------ Passage to read

Image by Nong Vang via Unsplash/Futurism

Los Angeles is in extraordinarily bad shape right now — the coronavirus is hitting the county so hard that literally running out of places to store dead bodies.

Local hospitals have already run out of room to store deceased COVID-19 patients, CNN reports, and the Los Angeles Medical Examiner Coroner's Office is at nearly twice its normal capacity of 500 bodies.

The county has relied on refrigerated storage trailers to ease the burden on hospital morgues since the pandemic really hit the area, but LA will be doubling the number of trailers from 12 to 24 and will also start using six other cold-storage containers, Coroner's Office spokeswoman Sarah Ardalani told CNN.

Right now, there are only about 1,094 remaining intensive care unit (ICU) beds available for all 40 million LA residents, 22,000 of whom are currently hospitalized and 5,000 of whom are already taking up spots in the ICU. That's a critical shortage that's expected to last for at least the next month, according to CNN.

In short, things remain dire in LA County, but there is a glimmer of hope that infections are at least leveling off.

The count of new infections in the county seems to be plateauing, CNN reports, and the positive testing rate has dropped from 14 percent to a slightly-less-horrifying 13.4 percent. Meanwhile, Dodger's Stadium, which has served as a mass testing site for months, is being converted to a vaccination center just like Disneyland in nearby Orange County.

Officials expect Dodgers Stadium to be able to dole out 12,000 coronavirus vaccines per day, which will hopefully help finally turn the tide on the pandemic.

------------

### Problem to solve
Copy everything from "Image by Nong" down to "Ardalani told CNN." in the Los Angeles article, putting "units" in place of "trailers".

------ Listed entries

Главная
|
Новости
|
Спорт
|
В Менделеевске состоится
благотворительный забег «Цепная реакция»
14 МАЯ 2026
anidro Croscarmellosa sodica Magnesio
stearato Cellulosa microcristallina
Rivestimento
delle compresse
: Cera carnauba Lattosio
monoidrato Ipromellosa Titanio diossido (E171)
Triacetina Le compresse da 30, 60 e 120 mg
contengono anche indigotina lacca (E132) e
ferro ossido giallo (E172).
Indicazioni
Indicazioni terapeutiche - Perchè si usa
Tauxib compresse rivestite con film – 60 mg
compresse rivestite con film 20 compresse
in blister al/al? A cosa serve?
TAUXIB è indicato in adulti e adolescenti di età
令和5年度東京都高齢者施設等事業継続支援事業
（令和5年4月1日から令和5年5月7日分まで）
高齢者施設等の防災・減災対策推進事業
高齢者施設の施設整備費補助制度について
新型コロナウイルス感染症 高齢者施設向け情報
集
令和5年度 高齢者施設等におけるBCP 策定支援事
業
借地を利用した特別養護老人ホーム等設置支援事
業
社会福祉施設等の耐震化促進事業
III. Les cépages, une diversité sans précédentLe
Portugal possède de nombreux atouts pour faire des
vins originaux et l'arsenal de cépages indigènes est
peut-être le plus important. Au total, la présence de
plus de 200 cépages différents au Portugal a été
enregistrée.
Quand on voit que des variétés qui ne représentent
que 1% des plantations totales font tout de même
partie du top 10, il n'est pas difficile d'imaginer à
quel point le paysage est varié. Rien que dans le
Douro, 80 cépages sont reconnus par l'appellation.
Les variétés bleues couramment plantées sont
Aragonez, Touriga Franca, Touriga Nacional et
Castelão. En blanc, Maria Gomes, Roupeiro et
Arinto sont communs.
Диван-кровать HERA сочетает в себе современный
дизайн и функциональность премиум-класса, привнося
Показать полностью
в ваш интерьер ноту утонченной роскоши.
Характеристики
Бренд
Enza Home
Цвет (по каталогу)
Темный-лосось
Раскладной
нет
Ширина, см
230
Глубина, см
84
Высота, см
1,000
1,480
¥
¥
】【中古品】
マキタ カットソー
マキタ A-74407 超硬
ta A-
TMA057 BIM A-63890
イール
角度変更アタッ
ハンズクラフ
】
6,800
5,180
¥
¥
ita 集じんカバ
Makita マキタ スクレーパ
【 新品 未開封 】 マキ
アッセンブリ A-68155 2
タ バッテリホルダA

------------
------ Listed entries

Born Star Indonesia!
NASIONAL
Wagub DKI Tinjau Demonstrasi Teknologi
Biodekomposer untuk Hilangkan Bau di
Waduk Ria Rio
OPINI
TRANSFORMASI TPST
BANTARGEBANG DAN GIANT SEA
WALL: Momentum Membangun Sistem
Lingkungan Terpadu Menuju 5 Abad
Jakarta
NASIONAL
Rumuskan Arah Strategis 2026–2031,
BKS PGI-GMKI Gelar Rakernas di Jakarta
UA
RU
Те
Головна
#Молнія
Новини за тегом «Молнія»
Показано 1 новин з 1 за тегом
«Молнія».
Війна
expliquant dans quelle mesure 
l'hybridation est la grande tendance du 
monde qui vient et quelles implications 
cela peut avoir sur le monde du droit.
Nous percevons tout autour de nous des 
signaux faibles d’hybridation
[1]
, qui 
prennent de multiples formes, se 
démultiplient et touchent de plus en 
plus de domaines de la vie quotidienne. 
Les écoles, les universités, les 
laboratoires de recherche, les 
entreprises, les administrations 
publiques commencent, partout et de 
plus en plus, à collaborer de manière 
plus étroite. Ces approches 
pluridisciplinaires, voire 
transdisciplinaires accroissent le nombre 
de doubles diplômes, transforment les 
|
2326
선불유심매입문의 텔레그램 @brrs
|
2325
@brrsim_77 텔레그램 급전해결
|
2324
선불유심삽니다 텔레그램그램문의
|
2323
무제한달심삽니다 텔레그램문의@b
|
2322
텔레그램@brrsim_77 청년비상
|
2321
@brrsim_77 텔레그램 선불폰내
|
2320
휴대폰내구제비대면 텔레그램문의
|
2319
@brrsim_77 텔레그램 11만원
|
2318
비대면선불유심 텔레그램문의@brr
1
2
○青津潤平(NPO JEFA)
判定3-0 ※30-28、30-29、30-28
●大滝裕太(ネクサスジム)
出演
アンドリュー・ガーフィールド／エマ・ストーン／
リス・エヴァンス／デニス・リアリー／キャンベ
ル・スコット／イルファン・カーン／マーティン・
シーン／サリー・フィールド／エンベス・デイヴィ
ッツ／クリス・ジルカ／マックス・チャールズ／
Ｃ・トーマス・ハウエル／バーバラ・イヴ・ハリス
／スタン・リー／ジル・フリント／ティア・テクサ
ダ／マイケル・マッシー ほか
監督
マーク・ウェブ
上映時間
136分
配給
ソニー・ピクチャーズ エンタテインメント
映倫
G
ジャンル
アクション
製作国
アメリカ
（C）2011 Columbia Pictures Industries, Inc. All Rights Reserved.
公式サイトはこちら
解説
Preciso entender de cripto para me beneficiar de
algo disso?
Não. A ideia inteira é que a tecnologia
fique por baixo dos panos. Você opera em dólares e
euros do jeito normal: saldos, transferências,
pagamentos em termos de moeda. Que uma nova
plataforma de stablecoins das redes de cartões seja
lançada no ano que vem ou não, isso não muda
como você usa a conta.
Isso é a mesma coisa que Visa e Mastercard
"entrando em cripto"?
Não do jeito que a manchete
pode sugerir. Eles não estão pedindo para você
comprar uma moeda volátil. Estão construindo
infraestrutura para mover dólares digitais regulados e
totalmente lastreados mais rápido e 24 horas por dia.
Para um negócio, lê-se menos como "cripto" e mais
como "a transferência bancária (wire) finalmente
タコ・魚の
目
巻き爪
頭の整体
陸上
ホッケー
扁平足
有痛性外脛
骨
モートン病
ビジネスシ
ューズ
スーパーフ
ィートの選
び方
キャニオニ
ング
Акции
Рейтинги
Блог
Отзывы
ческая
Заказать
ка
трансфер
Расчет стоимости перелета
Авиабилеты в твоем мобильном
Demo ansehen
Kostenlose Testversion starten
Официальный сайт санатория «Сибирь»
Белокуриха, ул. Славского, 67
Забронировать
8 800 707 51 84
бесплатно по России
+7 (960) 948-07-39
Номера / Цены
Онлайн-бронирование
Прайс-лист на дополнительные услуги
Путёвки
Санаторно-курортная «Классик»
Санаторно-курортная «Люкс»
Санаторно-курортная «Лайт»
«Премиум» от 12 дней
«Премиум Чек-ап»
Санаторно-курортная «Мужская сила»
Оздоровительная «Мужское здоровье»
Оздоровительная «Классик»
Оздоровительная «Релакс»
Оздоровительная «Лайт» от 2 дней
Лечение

------------

### Written solution
Image by Nong Vang via Unsplash/Futurism

Los Angeles is in extraordinarily bad shape right now — the coronavirus is hitting the county so hard that literally running out of places to store dead bodies.

Local hospitals have already run out of room to store deceased COVID-19 patients, CNN reports, and the Los Angeles Medical Examiner Coroner's Office is at nearly twice its normal capacity of 500 bodies.

The county has relied on refrigerated storage units to ease the burden on hospital morgues since the pandemic really hit the area, but LA will be doubling the number of units from 12 to 24 and will also start using six other cold-storage containers, Coroner's Office spokeswoman Sarah Ardalani told CNN.